Saturday, December 28, 2013

Looking at the big picture

Twelve months ago I commented on how the markets had been tricky for a couple of years, mainly due to a higher a higher general level of volatility and/or a lack of market direction. I also went on to say that "They also fill a trend follower (such as myself) with a degree of anticipation, as no doubt a pronounced trend will start in some, or maybe all, of these markets in 2013, which will no doubt fuel profit-generating trends on shorter timeframes, such as the daily timeframe that I predominantly use."



Below are the charts of the same indices one year on. These are simple, long-term monthly charts which place any trend on a daily timeframe into context.

First up, the UK FTSE. This has clearly lagged compared to other indices, some of which have moved out to all time highs as we will see. However, there has been a volatile move upwards in the year. The FTSE has a number of big cap miners and resource stocks which have generally under-performed in 2013. The index has also come up against prior levels of resistance which so far it has been unable to overcome.


The German DAX has been on a tear during 2013. Again, there was a pause during early summer along with the other major markets (and which was around or just above the 2000 and 2007 previous highs), but since then it has convincingly broken out to all-time highs.


I do not trade Japanese stocks, however since the late 80's/early 90's peak, the Nikkei has been a prolonged slump.
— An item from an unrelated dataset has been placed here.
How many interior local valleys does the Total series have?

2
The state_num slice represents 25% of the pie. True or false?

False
After bottoming in early 2009, the index has been in a wide range until the end of last year, when it finally starting trending up. There was a sharp rise in the early part of 2013, before there was increased volatility and an abrupt halt to the uptrend in May. However, those highs got taken out this month.
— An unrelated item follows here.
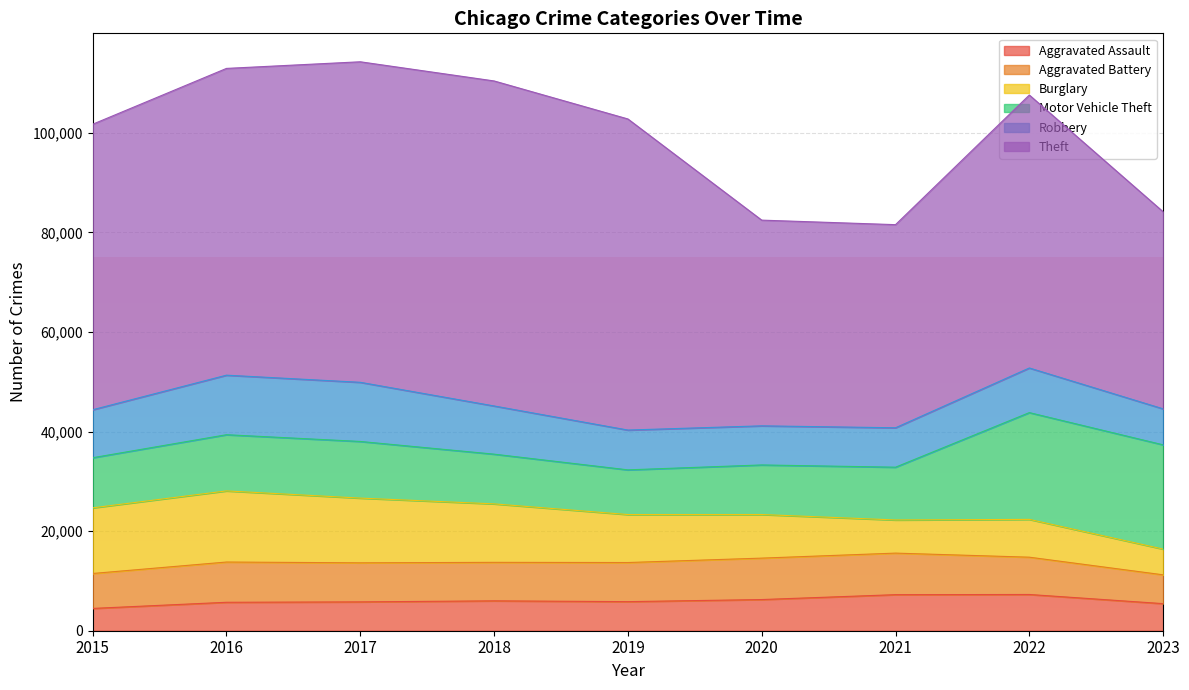

What is the total value across all series at 2015?

101738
The Nasdaq continued its march upwards back to levels not seen since 2000. Anyone trying to pick a top in the market would have suffered repeated losses. A great example of a chart where you simply go along for the ride.


Finally, the S&P 500, which in a similar vein to the German DAX, has broken out to levels well above the 2000 and 2007 previous highs.
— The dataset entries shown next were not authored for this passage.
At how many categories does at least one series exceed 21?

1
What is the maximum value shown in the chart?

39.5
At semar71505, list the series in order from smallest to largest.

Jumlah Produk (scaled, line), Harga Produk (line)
Seeing charts like this clearly show why it has been difficult to garner profits generally from shorting stocks, or the indices themselves. The have been downtrends out there (witness some of the UK mining stocks, for example), but these have been the exception.

As for 2014, I have no idea what will happen. However, the markets are clearly showing you what is currently going on, and the direction in which they are moving. These uptrends could stop next month, they could keep on going for...who knows how long? A trend followers job is to simply observe what is happening in the markets and act on it - it is a reactionary way to trade. Based on these charts, it is clear in which direction you should have been trading, both over the past twelve months and into the future, until such point in time when the markets tell you otherwise.